Minot tech company looks ahead to growth in Bakken region
MINOT, N.D. (AP) — Last year was a good one for SkySkopes in Minot, and company president Matt Dunlevy feels positive about the year ahead too.
“I think it’s going to be a great 2019,” Dunlevy said. “I have been extremely proud of the pilots that we have here, in their ability to hone in, zero in, on the missions that are going to make a company such as ours successful. So far, we have a lot to show for it.”
SkySkopes opened an office in downtown Minot in October and has been growing its services to oil field and utility companies in the Bakken region. The Grand Forks-based company announced in December 2016 that it was establishing a branch office in Minot. In April 2017, the Minot City Council approved a $375,100 forgivable MAGIC Fund loan to SkySkopes to help with purchase of equipment.
Dunlevy said SkySkopes has been fortunate with the technology selected for purchase with the MAGIC Fund loan. In an industry where technology changes constantly and there’s always newer equipment out there, SkySkopes found the equipment that has remained optimal for the work being performed.
Dunlevy told the Minot Daily News that there’s been an insatiable desire for SkySkopes’ optical gas imaging sensors, used to detect hydrocarbon leakage from tanks or pipelines that represent not only loss of product but potential for harm to humans.
Another good investment was SkySkopes’ selection of LiDAR technology, he said. LiDar, which stands for Light Detection and Ranging, is a remote sensing method that uses light in the form of a pulsed laser to measure variable distances to the Earth. It is useful for precise measures of manmade and natural environmental features. Dunlevy said sensors are smaller and more accurate so they are valuable to utilities in checking their infrastructure or ground changes.
The technology of the future could have a significant impact on the industry, Dunlevy said. Some things on the horizon include longer battery life, hypersonic sensors and the lift capability and autonomy of drones. Existing drones have some autonomous capabilities now in being able to detect and avoid obstacles, but future technologies could allow drones to become largely self-operating and automatic, Dunlevy said.
Keeping up with technology is challenging, although staff enjoy attending industry shows and seeing what’s new.
“That’s one of the things that keep our work exciting,” Dunlevy said. “We all love tech here.”
SkySkopes’ Minot staff consists of three mission pilots, a business developer, chief financial officer and office manager.
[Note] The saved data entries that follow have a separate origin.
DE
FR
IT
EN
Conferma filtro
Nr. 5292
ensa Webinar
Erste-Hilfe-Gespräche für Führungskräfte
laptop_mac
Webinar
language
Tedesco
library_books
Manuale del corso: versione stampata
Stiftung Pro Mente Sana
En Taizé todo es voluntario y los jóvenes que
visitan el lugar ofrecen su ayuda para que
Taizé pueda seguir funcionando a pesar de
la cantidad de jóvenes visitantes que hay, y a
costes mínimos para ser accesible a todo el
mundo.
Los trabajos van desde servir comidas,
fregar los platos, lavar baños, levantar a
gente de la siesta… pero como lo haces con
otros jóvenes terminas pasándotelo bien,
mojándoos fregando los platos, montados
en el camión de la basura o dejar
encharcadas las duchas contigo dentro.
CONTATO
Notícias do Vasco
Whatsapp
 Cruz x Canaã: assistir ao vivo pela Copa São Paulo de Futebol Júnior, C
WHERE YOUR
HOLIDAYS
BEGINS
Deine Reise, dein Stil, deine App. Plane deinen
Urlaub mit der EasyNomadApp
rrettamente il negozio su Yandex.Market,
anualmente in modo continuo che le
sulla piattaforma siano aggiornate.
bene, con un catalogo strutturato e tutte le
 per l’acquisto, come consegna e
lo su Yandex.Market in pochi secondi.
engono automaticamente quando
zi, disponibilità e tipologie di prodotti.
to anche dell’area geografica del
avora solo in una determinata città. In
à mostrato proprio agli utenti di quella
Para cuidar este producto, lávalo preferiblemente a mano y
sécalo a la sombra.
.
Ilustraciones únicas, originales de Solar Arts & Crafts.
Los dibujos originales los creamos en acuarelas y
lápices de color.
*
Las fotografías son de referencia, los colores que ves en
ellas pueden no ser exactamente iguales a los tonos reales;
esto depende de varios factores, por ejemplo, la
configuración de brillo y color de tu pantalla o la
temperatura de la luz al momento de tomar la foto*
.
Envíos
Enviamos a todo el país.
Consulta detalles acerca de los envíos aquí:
The forgivable loan is tied to having 15 employees after three years, and the company currently is looking to hire five to eight more pilots/data processors. Pilots understand not just flying the aircraft but how the sensors perform and how to compile that data and deliver it to the end users.
“Having pilots who know every step of the cycle is extremely important,” Dunlevy said, adding that SkySkopes seeks out highly trained staff from the best universities, particularly the University of North Dakota, Embry-Riddle Aeronautical University in Florida and Kansas State University.
Dunlevy said it’s about credibility with end users to have high quality staff.
“When they look to pilots and operators that they trust, they look to SkySkopes because of the educational standards we hold our pilots to,” he said. “We are bringing pilots from all over the country to Minot, and from Minot, they go all over the country.”
SkySkopes does work with its clients outside North Dakota, although the Bakken energy sector is the primary focus of the Minot office.
With North Dakota’s selection last May as one of 10 pilot sites in the nation for testing unmanned aircraft beyond line of sight, Dunlevy sees industry leadership opportunities for North Dakota, and for SkySkopes.
“The lessons that they are learning are putting North Dakota UAS companies in prime positions to essentially commercialize. We are one of them. We expect a lot of the value generated from that to come and gravitate to the city of Minot. It’s a huge advantage in terms of the lessons we can learn, the learning curve we can navigate first,” Dunlevy said.
However, he added, SkySkopes’ track record shows that even line-of-sight operations can compete.
“Even if this new beyond-line-of-sight doesn’t work out, we have a business model that’s poised for success,” he said. The company’s partnerships and educational networks are strong, including its partnership with Minot Area Development Corp., he said.
Without MADC President Stephanie Hoffart pushing Minot’s MAGIC Sky Initiative to attract UAS operations, there’s a good chance SkySkopes would never have looked at Minot, Dunlevy said. Now that the company has come, he’s starting to think they couldn’t have made a better choice, he said.
“We can’t thank the community and the general culture in Minot enough. They have definitely made us feel welcome. We feel in a way, with the things that we bring and the national missions we are able to staff from here, we are in a way giving back to the people of Minot,” he said. “It means the world to us to have this location that’s functioning so well because it’s going to serve as a model for future operations.”
SkySkopes has plans to ramp up, to open more branch offices, Dunlevy said. It hopes to be a major player in the UAS industry.
“We are looking to stay on the cutting edge so we can have a hand in designing the industry,” Dunlevy said.